Only one range belongs in the answer: the line holding "Rendered at 1500 by 1125 pixels." through the last line of the records, reproduced as is.

[Data — start]

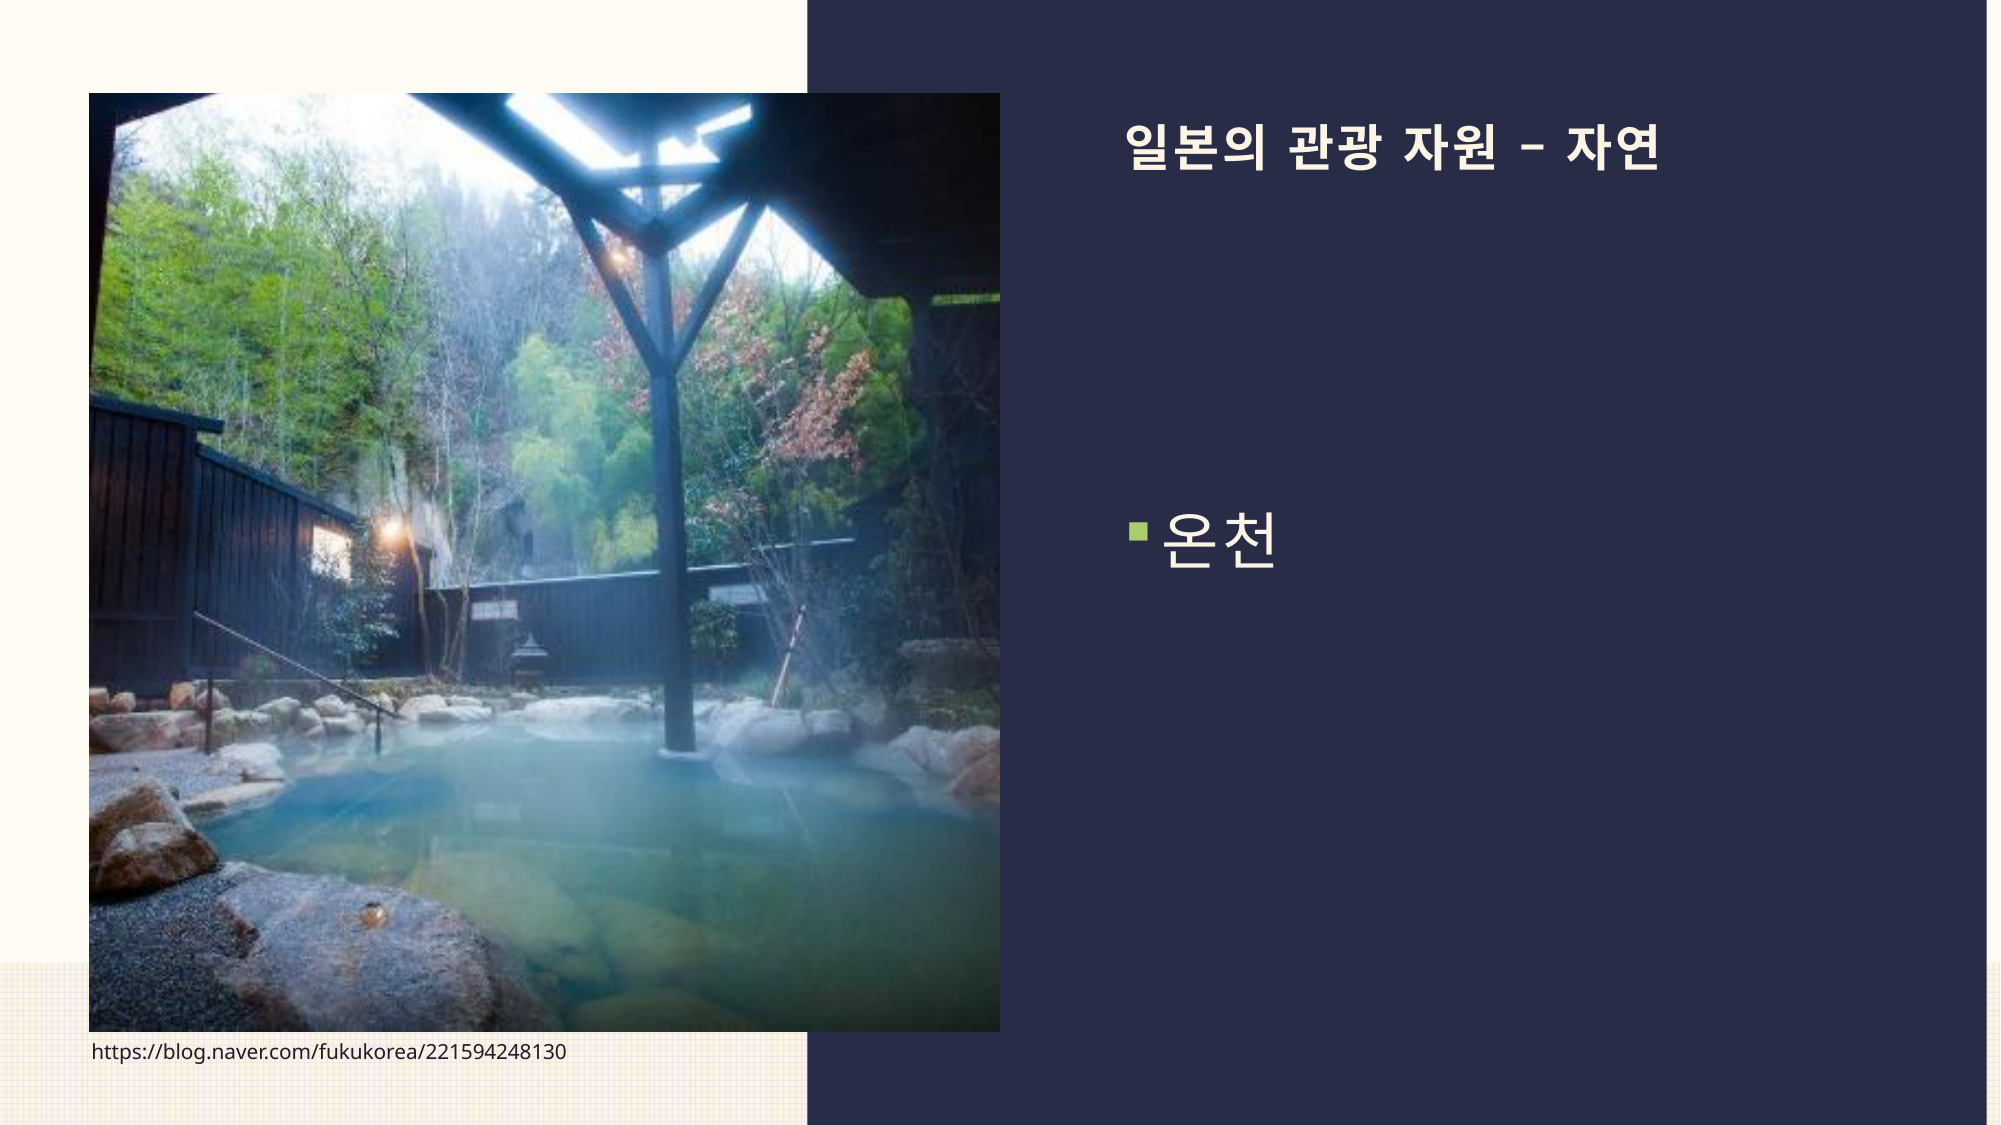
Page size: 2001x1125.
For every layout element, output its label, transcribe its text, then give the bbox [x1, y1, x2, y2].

text_box https://blog.naver.com/fukukorea/221594248130 [76, 1031, 629, 1071]
list 온천 [1109, 207, 1968, 1014]
title 일본의 관광 자원 – 자연 [1109, 93, 1896, 207]
picture [89, 93, 1000, 1032]
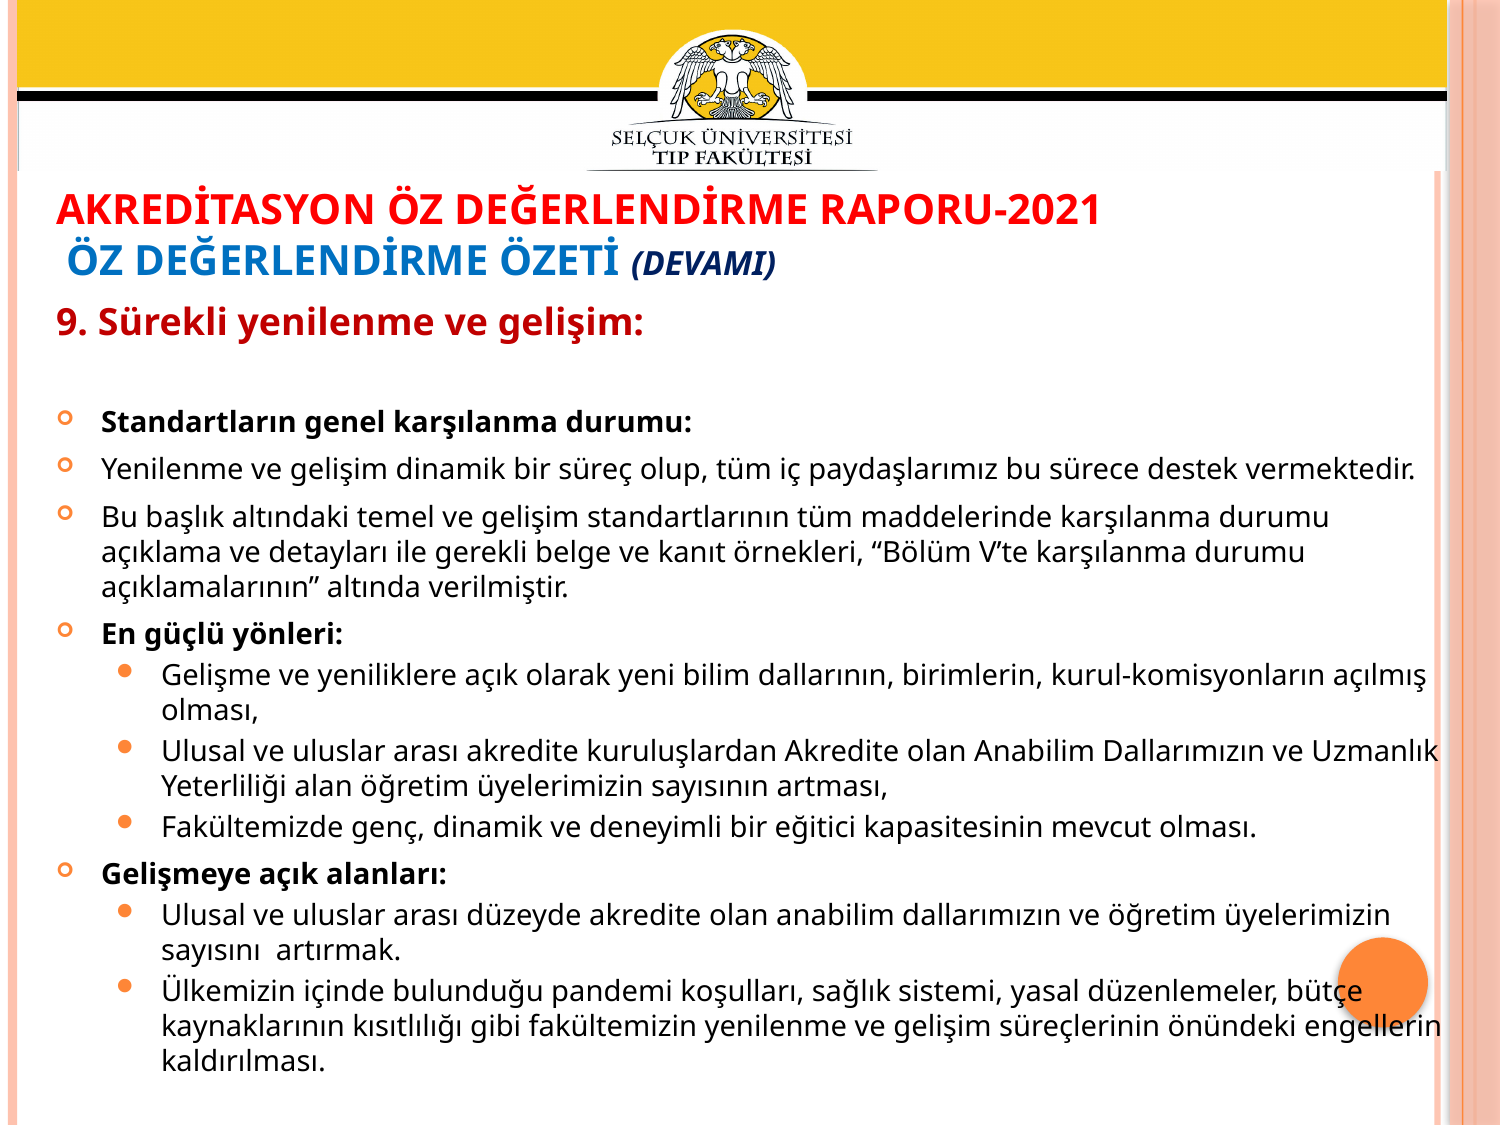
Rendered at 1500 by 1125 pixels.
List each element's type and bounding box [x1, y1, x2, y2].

list [41, 290, 1459, 1125]
picture [17, 0, 1448, 172]
title [41, 184, 1412, 290]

[Data — finish]

**Solved exercise**
Rendered at 1500 by 1125 pixels.
List each element's type and bounding box [x1, y1, x2, y2].

list [41, 290, 1459, 1125]
picture [17, 0, 1448, 172]
title [41, 184, 1412, 290]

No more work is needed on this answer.